Clinical Epidemiology Study Program, Master of Clinical Medicine Postgraduate Program, Faculty of Medicine, Public Health and Nursing, Universitas Gadjah Mada, Yogyakarta, Indonesia.
Academic Hospital, Universitas Gadjah Mada, Yogyakarta, Indonesia.
PLoS One. 2024 Feb 23;19(2):e0298928. doi: 10.1371/journal.pone.0298928. eCollection 2024.
This study aims to characterize patient-reported chemotherapy-induced toxicity in patients with breast cancer, determine its association with treatment regimens and patient characteristics, identify toxicity symptom clusters within a specific chemotherapy timeframe and analyze the correlation between symptom clusters within and between the timeframe to understand the changes and influences across chemotherapy.
Forty-six patient-reported toxicities during neoadjuvant/adjuvant chemotherapy for breast cancer were evaluated using adapted CTCAE version 4.0. Chi-Square/Fisher's Exact test was performed to analyze the difference in the incidence of toxicity symptoms by chemotherapy regimens.
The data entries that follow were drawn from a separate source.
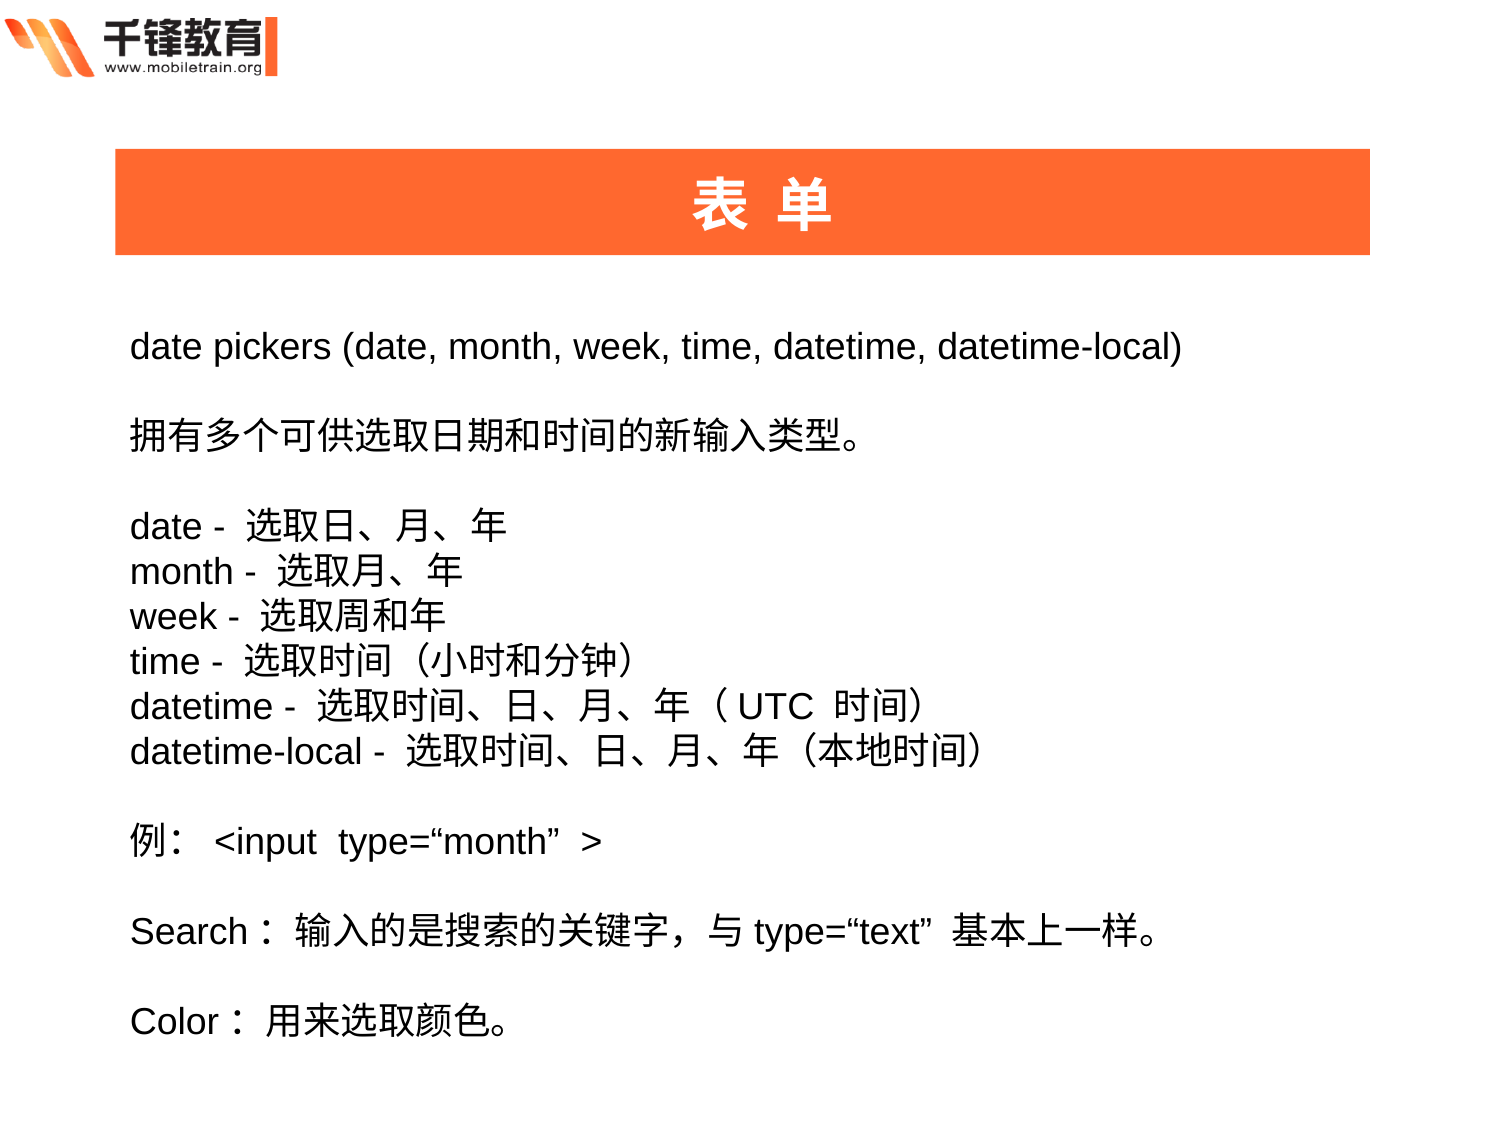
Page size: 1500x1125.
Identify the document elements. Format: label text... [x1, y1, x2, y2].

picture [3, 18, 261, 79]
text_box date pickers (date, month, week, time, datetime, datetime-local) 拥有多个可供选取日期和时间的新输入类型。 date - 选取日、月、年 month - 选取月、年 week - 选取周和年 time - 选取时间（小时和分钟） datetime - 选取时间、日、月、年（UTC 时间） datetime-local - 选取时间、日、月、年（本地时间） 例：<input type=“month” > Search：输入的是搜索的关键字，与type=“text” 基本上一样。 Color：用来选取颜色。 [115, 314, 1370, 1125]
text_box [115, 148, 1371, 256]
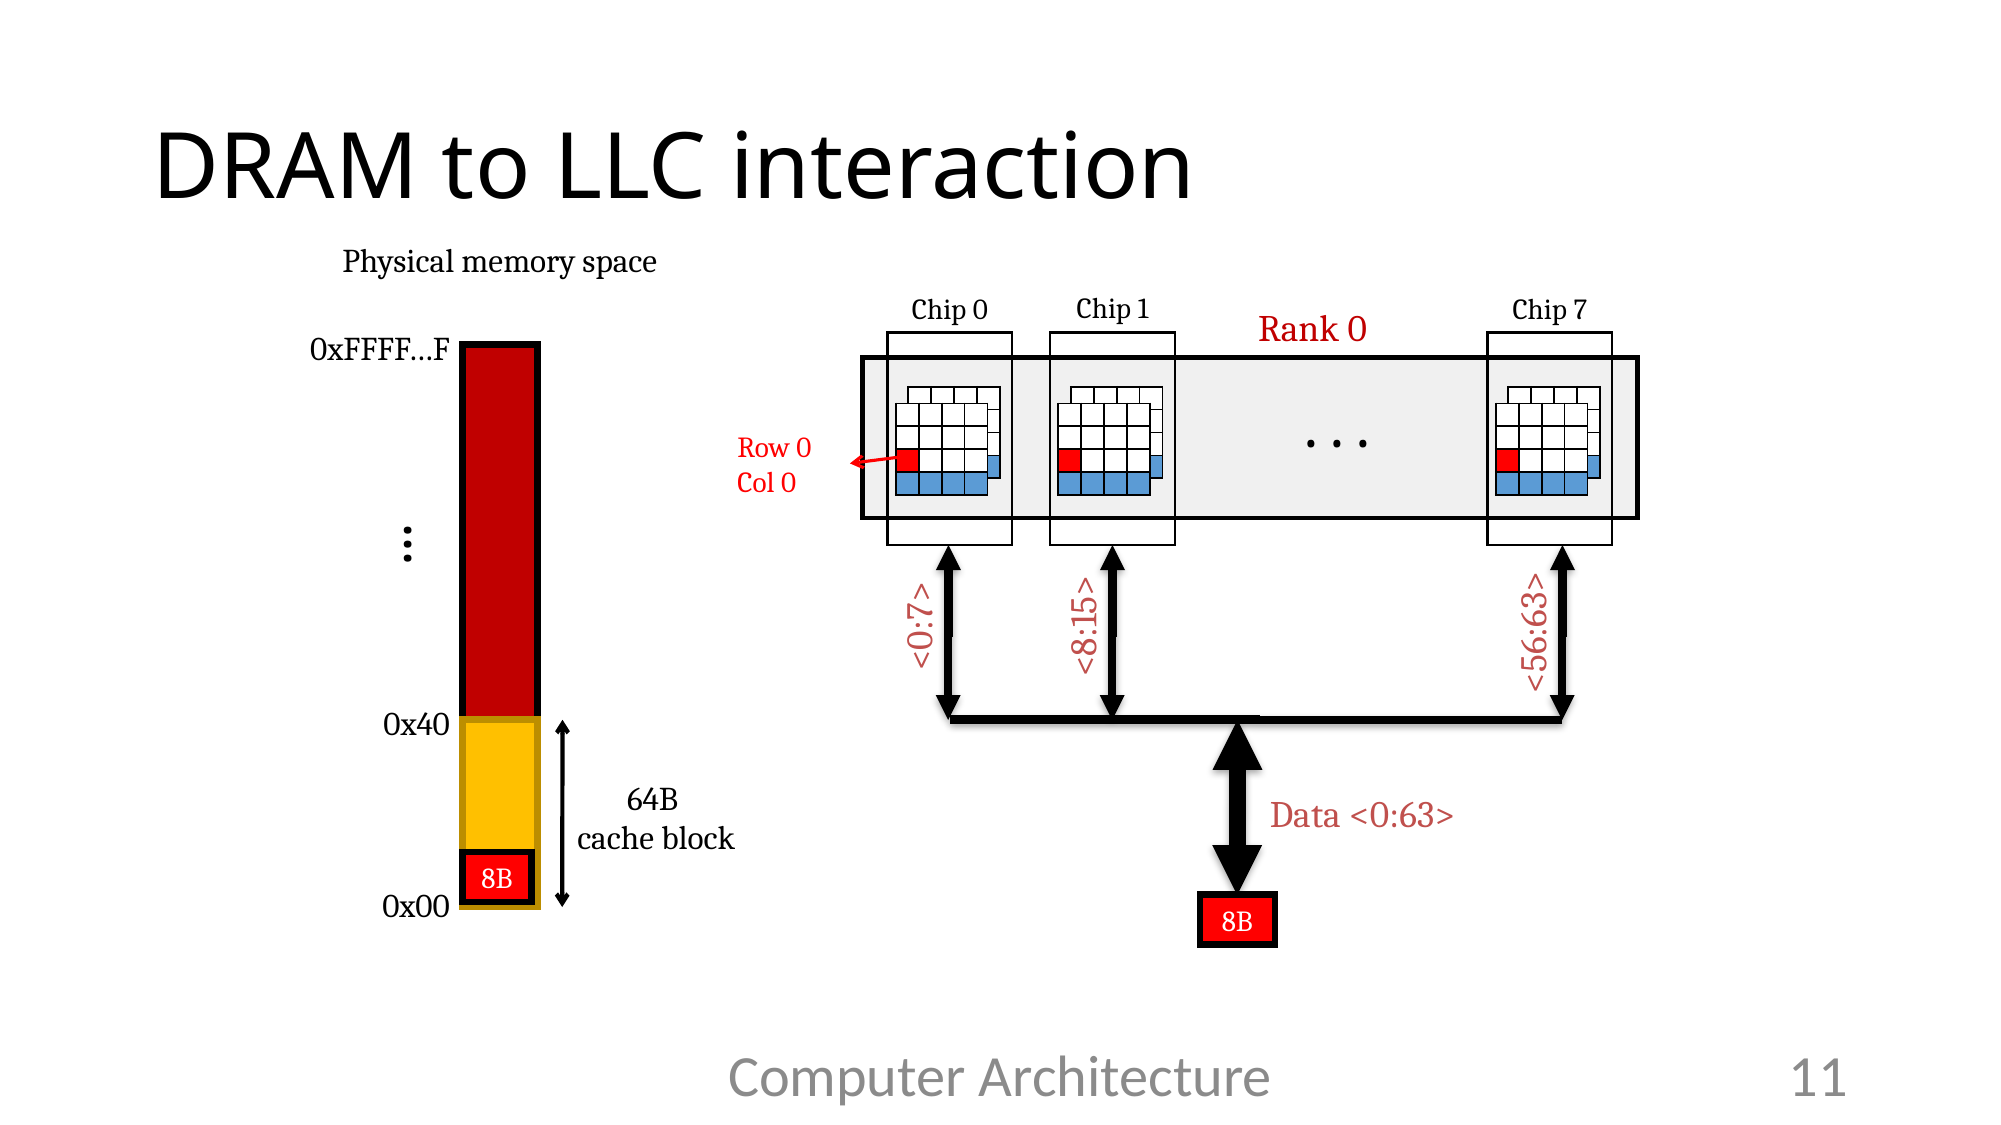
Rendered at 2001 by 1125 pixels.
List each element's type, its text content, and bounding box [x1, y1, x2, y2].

text_box [861, 357, 886, 456]
text_box Data <0:63> [1237, 782, 1488, 843]
text_box [1613, 357, 1638, 519]
text_box 0x00 [299, 876, 450, 932]
text_box <8:15> [1051, 545, 1112, 632]
text_box [886, 331, 1013, 546]
text_box [461, 718, 538, 908]
text_box ... [337, 482, 433, 608]
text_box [849, 456, 900, 464]
text_box Chip 1 [1050, 281, 1175, 332]
text_box 8B [1199, 893, 1276, 946]
text_box Rank 0 [1212, 296, 1413, 357]
text_box <8:15> [1051, 633, 1112, 708]
text_box 0x40 [299, 694, 450, 750]
text_box [1486, 331, 1613, 546]
text_box <0:7> [887, 633, 948, 708]
text_box 0xFFFF…F [299, 319, 450, 375]
text_box [1176, 357, 1486, 519]
text_box Chip 7 [1487, 282, 1613, 333]
text_box Physical memory space [324, 231, 675, 287]
slide_number 11 [1412, 1042, 1863, 1103]
text_box [861, 464, 886, 519]
text_box [1049, 331, 1176, 546]
text_box Chip 0 [887, 282, 1013, 333]
text_box . . . [1275, 373, 1400, 469]
text_box [1013, 357, 1049, 519]
text_box Row 0 Col 0 [737, 421, 850, 506]
text_box <56:63> [1501, 545, 1562, 632]
text_box <56:63> [1501, 633, 1562, 715]
title DRAM to LLC interaction [137, 59, 1863, 278]
text_box 8B [461, 851, 533, 903]
text_box <0:7> [887, 545, 948, 632]
text_box 64B cache block [562, 769, 750, 865]
footer Computer Architecture [662, 1042, 1338, 1103]
text_box [461, 343, 538, 718]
Poisson regression performed to assess factors associated with patient's total chemotherapy toxicity. Exploratory factor analysis (EFA) conducted to identify symptom clusters at T1 (first half) and T2 (second half of planned cycle). Factor scores were generated and Spearman correlation performed to explore the factor scores correlation between symptom clusters.
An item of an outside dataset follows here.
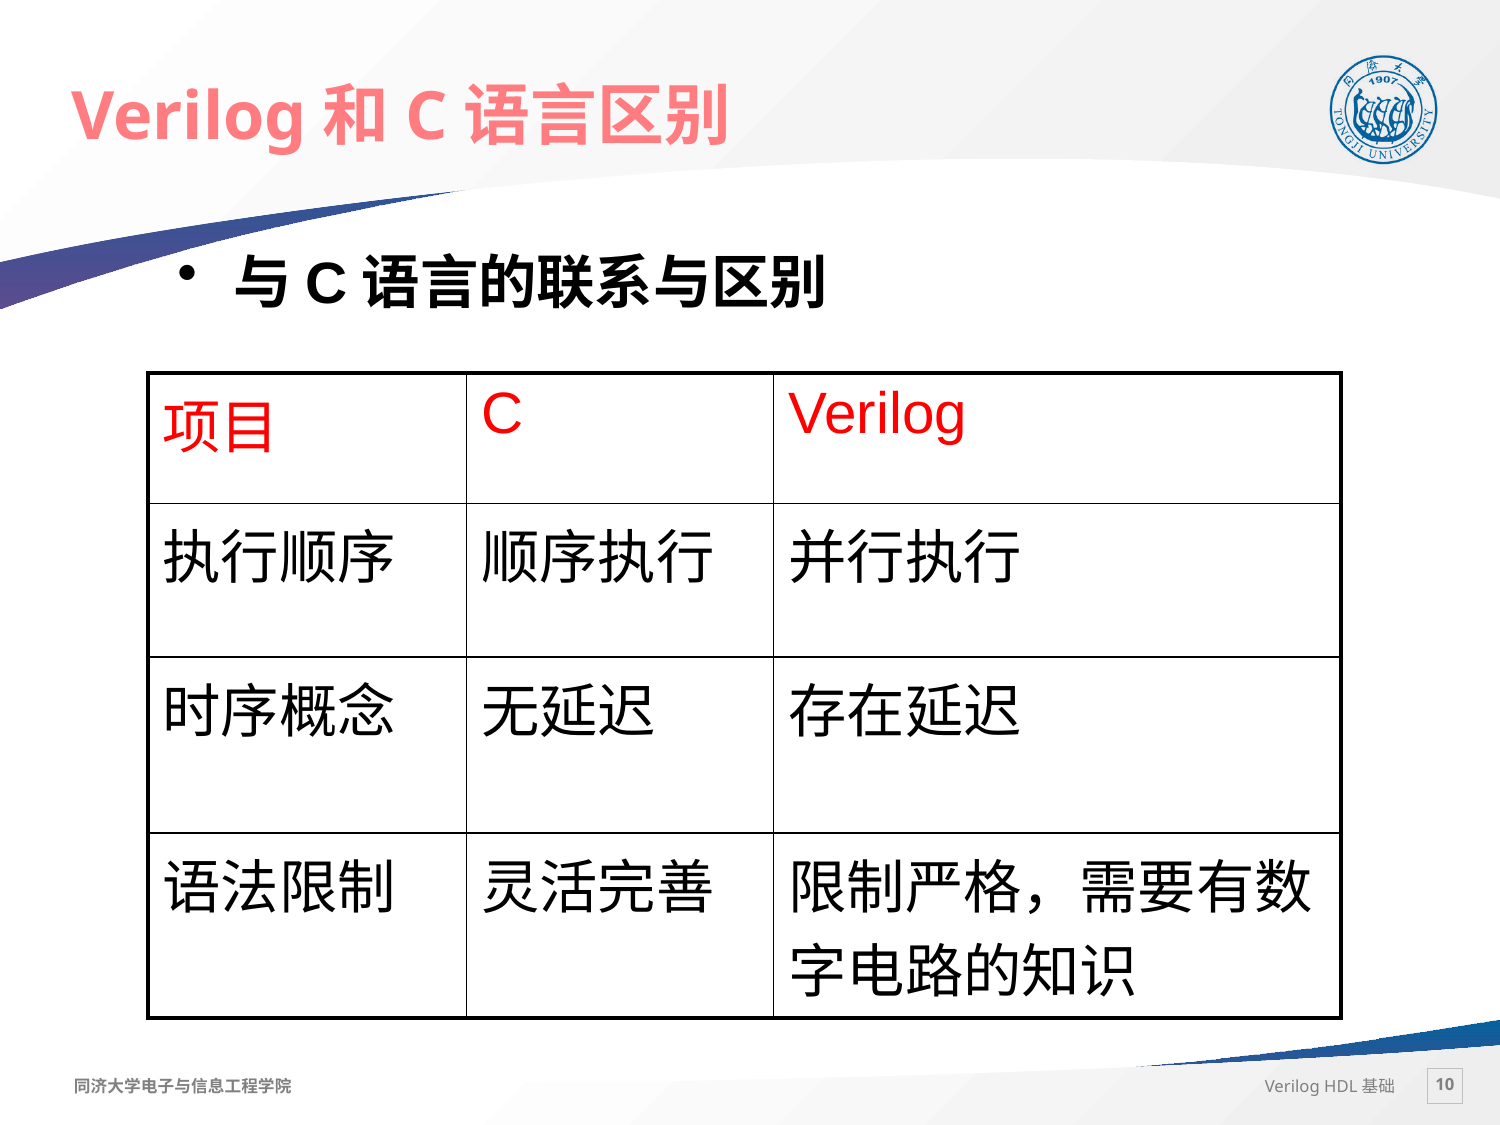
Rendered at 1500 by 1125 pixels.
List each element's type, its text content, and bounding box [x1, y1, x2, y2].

A total of 142 patients with stage I-III breast cancer were included. The incidence of several toxicities differed significantly among three chemotherapy regimens. Subjects age ≥51 years are associated with lower number of reported toxicity (IRR/incidence rate ratio = 0.94, 95% confidence interval/CI 0.88 to 0.99, p = 0.042). Receiving more chemotherapy cycles are associated with higher number of reported toxicity (IRR = 1.06, 95% CI 1.03 to 1.10, p<0.001). Two symptom clusters identified at T1 (psychoneurological-pain/PNP-T1 and gastrointestinal-psychological/GIP-T1 cluster) and three at T2 (psychoneurological-pain/PNP-T2, epithelial/EPI-T2, and gastrointestinal cluster/GI-T2), with moderate-strong positive correlation between PNP-T1 and GIP-T2 (p<0.001), PNP-T1 and PNP-T2 (p<0.001), and GIP-T1 and PNP-T2 (p<0.001).
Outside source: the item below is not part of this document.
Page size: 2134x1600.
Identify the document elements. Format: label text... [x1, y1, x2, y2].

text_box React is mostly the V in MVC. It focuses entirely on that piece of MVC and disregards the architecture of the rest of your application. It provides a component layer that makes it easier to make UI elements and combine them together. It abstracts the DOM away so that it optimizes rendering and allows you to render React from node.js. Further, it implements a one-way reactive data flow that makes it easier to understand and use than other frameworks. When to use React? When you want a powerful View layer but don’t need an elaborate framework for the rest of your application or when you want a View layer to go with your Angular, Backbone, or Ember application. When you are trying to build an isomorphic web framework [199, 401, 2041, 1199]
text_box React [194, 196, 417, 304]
This study investigated 46 patient-reported toxicities prospectively during adjuvant/neoadjuvant chemotherapy for early breast cancer. Anthracycline-taxane combination regimen had higher proportions of toxicity incidence. Subject's age and number of chemotherapy cycles significantly associated with total number of toxicity symptoms. Two symptom clusters at T1 and three at T2 were identified, with significant correlation between symptom clusters within and between chemotherapy timeframe.
本研究旨在描述乳腺癌患者报告的化疗诱导毒性,确定其与治疗方案和患者特征的关系,确定特定化疗时间内的毒性症状群,并分析时间内和时间间症状群之间的相关性,以了解化疗过程中的变化和影响。
使用改编的 CTCAE 版本 4.0 评估 46 例接受新辅助/辅助化疗的乳腺癌患者报告的毒性。采用卡方检验/Fisher 精确检验分析不同化疗方案毒性症状发生率的差异。采用泊松回归分析评估与患者总化疗毒性相关的因素。采用探索性因子分析(EFA)确定 T1(前半部分)和 T2(计划周期后半部分)的症状群。生成因子得分并进行 Spearman 相关分析,以探讨症状群之间的因子得分相关性。
共纳入 142 例 I-III 期乳腺癌患者。三种化疗方案的几种毒性发生率存在显著差异。年龄≥51 岁的受试者报告的毒性数量较少(IRR/发病率比=0.94,95%置信区间/CI 0.88 至 0.99,p=0.042)。接受更多化疗周期与报告的毒性数量增加相关(IRR=1.06,95%CI 1.03 至 1.10,p<0.001)。在 T1 时确定了两个症状群(心理神经-疼痛/PNP-T1 和胃肠-心理/GIP-T1 群),在 T2 时确定了三个症状群(心理神经-疼痛/PNP-T2、上皮/EPI-T2 和胃肠群/GI-T2),PNP-T1 和 GIP-T2 之间存在中度至强正相关(p<0.001),PNP-T1 和 PNP-T2 之间(p<0.001),GIP-T1 和 PNP-T2 之间(p<0.001)。
本研究前瞻性调查了 46 例接受早期乳腺癌辅助/新辅助化疗的患者报告的毒性。蒽环类药物-紫杉烷联合方案毒性发生率较高。受试者年龄和化疗周期数与毒性总症状数显著相关。在 T1 时确定了两个症状群,在 T2 时确定了三个症状群,在化疗时间内和时间间的症状群之间存在显著相关性。